▸ Document text:

LipsTerror.jpgTHE FLAMING LIPS: The Terror
Warner Bros., 55 minutes
Rating: 4/5

Flaming Lips’ music expresses the ecstatic joy or sheer dread of being alive and very little in between. If the title of their 13th album didn’t make clear enough which side of that existential coin they were currently exploring, frontman Wayne Coyne explains: “The Terror is, we know now, that even without love, life goes on ... we just go on… there is no mercy killing."

Yikes. But don’t let that ominous thesis statement scare you away. The Terror may look some heavy shit straight in the eye, but it’s among the most beautiful albums the band has made. Within it, it has soothing vibrations (“Try to Explain”) and hypnotic jams (“You Lust”), songs that shine (“Look ... the Sun is Rising”) and radiate (“The Terror,” “Butterfly”). Even without an abundance of hooks, it is surprisingly accessible.

That doesn’t entirely relieve the anxiety of its subject matter, which I guess is par for the course; no matter how beautiful Flaming Lips songs have gotten, they’ve never ignored the brutal truths of life. The Terror is more single-minded in that regard than previous albums, but never too bleak. I don’t plan on revisiting it every day, but I feel richer for having done so at least a few times.

BlakeOvergrown.pngJAMES BLAKE: Overgrown
Republic, 39 minutes
Rating: 3/5

James Blake’s self-titled debut album got a lot of mileage out of seeing how far pop melodies could be bent without breaking. It was a bold album for a photogenic 24-year-old musician, who could easily earn a wider audience by making less challenging material.

Overgrown will prove or disprove that possibility. It feels very much like a record Blake could have made before his debut, in some alternate timeline: more polite, less adventurous, and perpetually low key. At times, it comes dangerously close to narcolepsy; “I Am Sold” gains a slight pulse halfway in, but remains subdued.

If the young Blake is reaching for a more accessible sound and more general, less overtly critical audience (for the latter at least, who could blame him) at least he’s doing so on his own terms. Overgrown is mostly light, piano-driven material but with Blake’s singularly powerful singing voice and some fellow pop-revisionists (Brian Eno, RZA) on hand, his output still shiner far bright than, say, whatever Jamie Lidell dropped this year.  

knifecover.jpgTHE KNIFE: Shaking the Habitual
Rabid, 97 minutes
Rating: 4/5

While its influence is starting to be heard in progressive pop acts like Kate Boy, Chvrches and AlunaGeorge, The Knife’s Silent Shout (2006) remains one of the most singular albums of its time. Explaining why to those who’ve never heard it would take all day, suffice it to say, to a particular sub-section of music fans its proper follow-up Shaking the Habitual is the most anticipated album of the year.

▸ Dataset entries:
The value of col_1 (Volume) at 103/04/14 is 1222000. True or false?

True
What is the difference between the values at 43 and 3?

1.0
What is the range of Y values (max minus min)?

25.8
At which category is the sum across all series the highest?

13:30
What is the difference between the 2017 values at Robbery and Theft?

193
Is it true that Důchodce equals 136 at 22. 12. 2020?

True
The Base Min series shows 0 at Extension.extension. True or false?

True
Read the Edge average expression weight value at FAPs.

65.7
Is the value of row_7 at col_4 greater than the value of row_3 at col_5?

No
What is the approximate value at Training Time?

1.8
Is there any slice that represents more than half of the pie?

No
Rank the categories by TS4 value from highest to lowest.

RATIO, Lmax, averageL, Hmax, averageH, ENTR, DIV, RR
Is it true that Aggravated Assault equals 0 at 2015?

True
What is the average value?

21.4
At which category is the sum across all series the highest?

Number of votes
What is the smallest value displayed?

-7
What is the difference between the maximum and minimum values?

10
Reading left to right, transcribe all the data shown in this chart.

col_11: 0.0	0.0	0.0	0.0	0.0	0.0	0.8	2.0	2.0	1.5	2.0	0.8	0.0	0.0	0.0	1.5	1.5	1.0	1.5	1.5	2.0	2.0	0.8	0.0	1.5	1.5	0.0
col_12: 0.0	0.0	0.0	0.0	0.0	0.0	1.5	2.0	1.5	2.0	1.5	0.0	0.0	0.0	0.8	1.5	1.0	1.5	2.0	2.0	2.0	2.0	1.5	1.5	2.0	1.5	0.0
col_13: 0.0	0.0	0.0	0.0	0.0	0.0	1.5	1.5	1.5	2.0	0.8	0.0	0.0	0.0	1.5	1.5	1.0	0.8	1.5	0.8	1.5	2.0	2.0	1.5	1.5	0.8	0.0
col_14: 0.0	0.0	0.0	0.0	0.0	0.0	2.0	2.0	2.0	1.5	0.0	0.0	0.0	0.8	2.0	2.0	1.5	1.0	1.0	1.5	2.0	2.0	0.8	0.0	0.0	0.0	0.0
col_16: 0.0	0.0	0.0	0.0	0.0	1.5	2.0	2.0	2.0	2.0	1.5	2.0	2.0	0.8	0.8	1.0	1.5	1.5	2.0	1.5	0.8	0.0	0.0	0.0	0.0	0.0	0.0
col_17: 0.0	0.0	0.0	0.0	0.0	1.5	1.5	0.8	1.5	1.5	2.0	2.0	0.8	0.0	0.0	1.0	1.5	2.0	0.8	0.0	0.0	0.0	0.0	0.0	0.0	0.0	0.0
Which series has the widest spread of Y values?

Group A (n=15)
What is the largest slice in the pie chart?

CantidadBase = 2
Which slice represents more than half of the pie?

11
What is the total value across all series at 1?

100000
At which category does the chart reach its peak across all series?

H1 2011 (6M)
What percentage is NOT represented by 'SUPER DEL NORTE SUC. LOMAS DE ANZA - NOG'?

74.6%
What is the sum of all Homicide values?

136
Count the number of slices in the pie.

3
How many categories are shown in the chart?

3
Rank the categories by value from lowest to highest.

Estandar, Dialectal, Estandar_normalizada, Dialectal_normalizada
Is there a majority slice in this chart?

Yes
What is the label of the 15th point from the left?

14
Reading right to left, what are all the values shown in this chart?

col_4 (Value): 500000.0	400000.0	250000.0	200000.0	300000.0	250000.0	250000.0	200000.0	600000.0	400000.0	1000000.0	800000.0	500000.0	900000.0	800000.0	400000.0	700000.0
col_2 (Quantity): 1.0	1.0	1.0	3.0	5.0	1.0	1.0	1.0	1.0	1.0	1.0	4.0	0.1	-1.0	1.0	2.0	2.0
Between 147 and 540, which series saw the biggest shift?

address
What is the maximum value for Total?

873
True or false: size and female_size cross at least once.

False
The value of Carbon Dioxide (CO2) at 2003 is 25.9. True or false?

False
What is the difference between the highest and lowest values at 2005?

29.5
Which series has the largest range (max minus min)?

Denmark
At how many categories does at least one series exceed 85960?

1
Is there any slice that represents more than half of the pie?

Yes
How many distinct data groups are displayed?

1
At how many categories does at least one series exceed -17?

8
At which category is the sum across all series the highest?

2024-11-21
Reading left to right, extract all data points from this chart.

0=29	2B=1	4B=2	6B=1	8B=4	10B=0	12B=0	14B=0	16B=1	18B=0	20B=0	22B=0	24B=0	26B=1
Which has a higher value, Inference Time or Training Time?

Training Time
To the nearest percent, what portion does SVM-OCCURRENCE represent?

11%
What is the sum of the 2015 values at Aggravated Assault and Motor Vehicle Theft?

▸ Directions: In the album reviews, how long is The Knife's Shaking the Habitual?

▸ Solution below: 97 minutes